Tout ça se trame dans une ambiance de film d’horreur, du genre qui fait peur. Et il faut dire que le paquet est mis pour remplir le contrat. Le paquet, comme dans la notice technique du petit “Comment qu’on fait peur en dix leçons”. D’abord il faut un changement de plan brutal sur un visage qui grimace. Et puis aussi que ça fasse suite à quelques secondes d’une situation inattendue que le gentil de la scène ne comprend pas et qu’il va regarder de plus près (dans le genre : une chaussette est rejetée par la porte entrouverte de la machine à laver ; et si que j’allais jeter un oeil dedans ?). Et puis que les images s’accompagnent d’un bruit à volume croissant jusqu’à un arrêt brutal du son au moment du changement de plan brutal. Et puis que le tout baigne dans une lumière délavée et grisâtre, à la limite du vert olive, juste pour le fun. Et puis qu’il y ait des bâtiments déserts avec quelques murmures derrière des portes. J’ai oublié quelque chose ? Ah oui, quelques cris hystériques de temps en temps, ça fait toujours bien. Et puis j’allais oublier les images floutées du truc qu’on sent que c’est là mais qu’on sait pas ce que c’est mais qu’on se dit que ça doit pas être très sympa .... Bon, là ça fait huit leçons, pas dix, je sais. Mais je vais quand même pas dévoiler gratis tous les trucs. Faut bien que le bouquin se vende, non ? Allez, juste parce que je suis bon prince, je vous mets en bonus un générique à la Matrix, celui avec les lettres qui défilent sur un écran d’ordinateur filmé en macro. C’est suffisamment techno pour donner une inquiétante impression de déshumanisation. C’est pas dans les dix leçons, mais ça fait du bien où ça passe : juste un petit coup au démarrage, pour donner le ton d’entrée. Mais c’est quand même suffisamment dérivé à partir du modèle « Matrixiel » pour qu’on puisse admettre l’inspiration plutôt que la copie.

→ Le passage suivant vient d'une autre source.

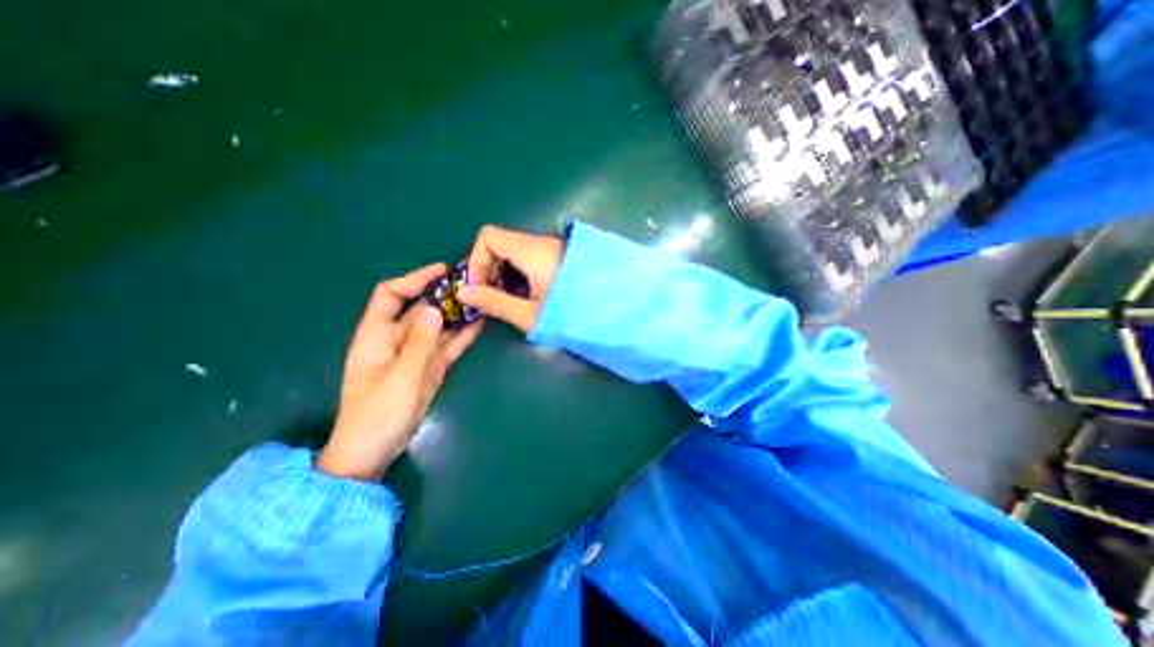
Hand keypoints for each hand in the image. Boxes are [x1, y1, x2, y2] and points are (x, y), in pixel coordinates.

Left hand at [313, 263, 482, 479]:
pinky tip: (480, 323)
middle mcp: (397, 339)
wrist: (374, 451)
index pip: (391, 295)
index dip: (415, 279)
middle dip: (444, 294)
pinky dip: (462, 334)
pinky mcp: (430, 367)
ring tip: (482, 299)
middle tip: (473, 284)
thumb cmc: (378, 414)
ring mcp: (416, 354)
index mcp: (377, 335)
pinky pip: (448, 345)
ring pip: (438, 326)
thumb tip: (435, 309)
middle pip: (421, 308)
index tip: (442, 271)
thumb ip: (419, 343)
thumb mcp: (400, 377)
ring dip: (457, 313)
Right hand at [457, 224, 565, 331]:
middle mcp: (543, 243)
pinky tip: (528, 295)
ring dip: (505, 273)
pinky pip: (532, 257)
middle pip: (502, 243)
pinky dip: (521, 272)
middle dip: (489, 268)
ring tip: (510, 300)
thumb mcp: (529, 314)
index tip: (480, 287)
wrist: (613, 315)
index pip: (489, 236)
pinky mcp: (563, 257)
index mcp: (533, 251)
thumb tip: (463, 293)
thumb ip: (494, 302)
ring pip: (517, 251)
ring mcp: (555, 248)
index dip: (476, 259)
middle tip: (491, 297)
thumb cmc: (570, 315)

“Bon, c’est vrai, mais là, tu vois, c’est la loi du genre. C’est juste pour cataloguer le film dans un style donné. Un peu comme si Sonzero avait voulu faire un western, il aurait mis des chevaux et des colts à la ceinture des personnages. Et puis y’aurait eu une musique vaguement country. Enfin, une série de codes obligés, quoi. C’est juste de l’emballage. Ce qui compte, ce n’est pas le papier autour, c’est le cadeau dedans.”

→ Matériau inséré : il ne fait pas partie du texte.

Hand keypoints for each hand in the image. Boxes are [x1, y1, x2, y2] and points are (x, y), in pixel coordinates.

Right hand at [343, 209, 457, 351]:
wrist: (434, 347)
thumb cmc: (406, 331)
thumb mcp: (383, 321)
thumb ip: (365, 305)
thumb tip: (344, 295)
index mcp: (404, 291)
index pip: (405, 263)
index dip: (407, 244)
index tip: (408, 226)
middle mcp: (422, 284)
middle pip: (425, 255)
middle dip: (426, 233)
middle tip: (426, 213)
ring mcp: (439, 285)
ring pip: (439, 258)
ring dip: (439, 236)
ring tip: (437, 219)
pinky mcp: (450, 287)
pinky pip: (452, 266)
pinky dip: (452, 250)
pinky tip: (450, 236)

Ah bon. Eh ben soit. Alors c’est quoi le cadeau ? C’est quoi le message édifiant ? Méfiez vous du téléphone ! Vous croyez simplement remplir ses tuyaux d’un contenu que vous maîtrisez. Erreur grave ! C’est lui qui vous pompe jusqu’à l’os, et même bien au-delà. C’est lui qui vous aspire, non pas comme une fourmi qui trait un mielleux puceron, mais comme la limace géante de Starship Troopers qui aspire le cerveau de ses victimes et n’en laisse qu’une coquille vide. Mais la limace géante n’était qu’un doux marivaudage. Ici, la carcasse restante se délite à la fin du processus en une envolée de poussière particulaire. Quelqu’un d’autre que moi a vu la publicité pour Bouygues Télécom où l’heureux utilisateur du forfait se morcelle en une myriade de petits cubes qui s’envolent vers la liberté de la communication absolue ? Y’aurait pas comme une parenté dans l’allégorie ? Allez savoir ... Si d’ici quelque temps Bouygues ou son agence de pub gagne un procès pour plagiat, vous ne direz pas que je ne vous avais rien dit.

Vaste programme et métaphysique stratosphérique ...

Au sortir de la projection, d’ailleurs progressivement désertée par un flot continu de festivaliers probablement gagnés par un sommeil perturbateur, quelques questions me taraudent néanmoins le neurone. Que diable Ron Rifkin et Brad Dourif sont-il allés faire dans cette galère ? Et plus encore, quelle mouche a bien pu piquer le sélectionneur du festival pour lui faire retenir la présentation de cet étrange objet ? Mystère. Sans doute un coup du fantôme dans le tuyau ... Je ne vois que ça.